Жена не знает той истории. Она часто называет меня циником, говорит, что я жалею только бродячих котов, но я ничего не могу с собой поделать. Не могу кинуть милостыню бродяге, подать руку женщине. Не могу пожалеть больного человека, травмированную Джессику например. Там, где дело касается жалости, мне всегда мерещится обман. Кажется, что все сговорились и хотят вывернуть меня наизнанку, чтобы выпотрошить и выбросить вон. Мне стоит больших усилий не нагрубить женщине, которая начинает жаловаться на жизнь, на мужа. Даже если не жалуется, а лишь делает несчастный вид, изображая страдалицу, мне становится противно, я готов плюнуть в лицемерку. А когда вижу хитрые глаза нищего, в гордой позе сидящего у церкви, то просто уверен, что он смеётся надо мной. Поэтому никогда не подаю. Бросаю в ящик для пожертвований свою копейку и душа моя спокойна.

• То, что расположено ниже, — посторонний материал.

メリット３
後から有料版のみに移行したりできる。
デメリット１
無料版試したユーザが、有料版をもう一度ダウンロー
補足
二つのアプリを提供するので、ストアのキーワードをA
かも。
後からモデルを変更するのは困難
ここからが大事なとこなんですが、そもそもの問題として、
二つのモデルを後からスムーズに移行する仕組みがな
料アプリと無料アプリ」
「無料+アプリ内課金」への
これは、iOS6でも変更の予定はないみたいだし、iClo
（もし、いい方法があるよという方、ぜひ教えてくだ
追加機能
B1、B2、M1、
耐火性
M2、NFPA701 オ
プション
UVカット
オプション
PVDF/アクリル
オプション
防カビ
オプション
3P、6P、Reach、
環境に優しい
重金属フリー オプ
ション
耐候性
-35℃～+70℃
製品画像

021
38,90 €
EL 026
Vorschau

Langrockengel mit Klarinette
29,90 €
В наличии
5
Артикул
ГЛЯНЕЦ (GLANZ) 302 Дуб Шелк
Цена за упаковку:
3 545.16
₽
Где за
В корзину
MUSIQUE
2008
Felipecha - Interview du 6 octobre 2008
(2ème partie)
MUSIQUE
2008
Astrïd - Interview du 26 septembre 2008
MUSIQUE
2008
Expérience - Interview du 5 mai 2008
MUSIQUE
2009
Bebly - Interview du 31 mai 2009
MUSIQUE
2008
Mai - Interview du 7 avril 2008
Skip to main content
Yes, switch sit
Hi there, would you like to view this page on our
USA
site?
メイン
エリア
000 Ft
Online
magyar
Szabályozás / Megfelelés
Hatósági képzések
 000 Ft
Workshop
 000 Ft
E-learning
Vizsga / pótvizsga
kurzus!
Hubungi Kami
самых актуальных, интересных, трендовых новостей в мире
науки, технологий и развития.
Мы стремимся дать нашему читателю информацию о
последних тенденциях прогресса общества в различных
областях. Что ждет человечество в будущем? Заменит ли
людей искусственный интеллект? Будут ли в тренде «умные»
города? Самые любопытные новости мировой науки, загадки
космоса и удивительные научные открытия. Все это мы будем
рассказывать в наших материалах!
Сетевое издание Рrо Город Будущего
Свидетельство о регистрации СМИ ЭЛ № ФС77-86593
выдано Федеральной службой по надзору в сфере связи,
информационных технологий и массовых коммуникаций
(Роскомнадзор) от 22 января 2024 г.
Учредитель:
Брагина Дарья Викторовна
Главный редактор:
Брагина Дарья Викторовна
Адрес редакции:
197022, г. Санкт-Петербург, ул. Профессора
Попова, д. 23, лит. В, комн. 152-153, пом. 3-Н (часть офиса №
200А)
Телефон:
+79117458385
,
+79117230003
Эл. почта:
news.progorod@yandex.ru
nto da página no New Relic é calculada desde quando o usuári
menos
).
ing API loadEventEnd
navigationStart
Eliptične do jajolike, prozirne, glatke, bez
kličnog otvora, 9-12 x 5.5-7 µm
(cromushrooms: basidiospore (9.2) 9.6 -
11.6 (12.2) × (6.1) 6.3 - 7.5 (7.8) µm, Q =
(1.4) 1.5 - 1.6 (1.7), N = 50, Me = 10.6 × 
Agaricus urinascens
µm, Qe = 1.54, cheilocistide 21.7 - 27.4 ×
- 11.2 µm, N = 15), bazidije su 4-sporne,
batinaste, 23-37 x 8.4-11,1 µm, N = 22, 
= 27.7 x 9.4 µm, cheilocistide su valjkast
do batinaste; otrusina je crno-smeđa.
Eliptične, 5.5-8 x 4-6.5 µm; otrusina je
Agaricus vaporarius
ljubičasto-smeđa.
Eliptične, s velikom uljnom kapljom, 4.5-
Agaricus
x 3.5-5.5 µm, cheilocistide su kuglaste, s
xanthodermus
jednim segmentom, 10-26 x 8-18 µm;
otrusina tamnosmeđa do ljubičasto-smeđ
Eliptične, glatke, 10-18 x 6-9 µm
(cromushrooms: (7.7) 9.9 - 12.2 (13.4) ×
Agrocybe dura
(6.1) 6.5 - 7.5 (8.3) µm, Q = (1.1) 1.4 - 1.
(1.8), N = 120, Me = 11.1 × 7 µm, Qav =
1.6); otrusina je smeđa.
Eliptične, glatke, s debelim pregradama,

Однако что-то мне подсказывало сейчас: история с большезубой Джессикой закончится свадьбой, ведь жалость не самое плохое чувство для начала любви. Удивительно, как воспарил мой друг, проникшись состраданием к американке! И как знать, куда бы повернули наши отношения с деревенской хромоножкой, не окажись она столь алчной, столь недоверчивой ко мне?..
В аэропорту
Проверка паспортного режима подходила к концу.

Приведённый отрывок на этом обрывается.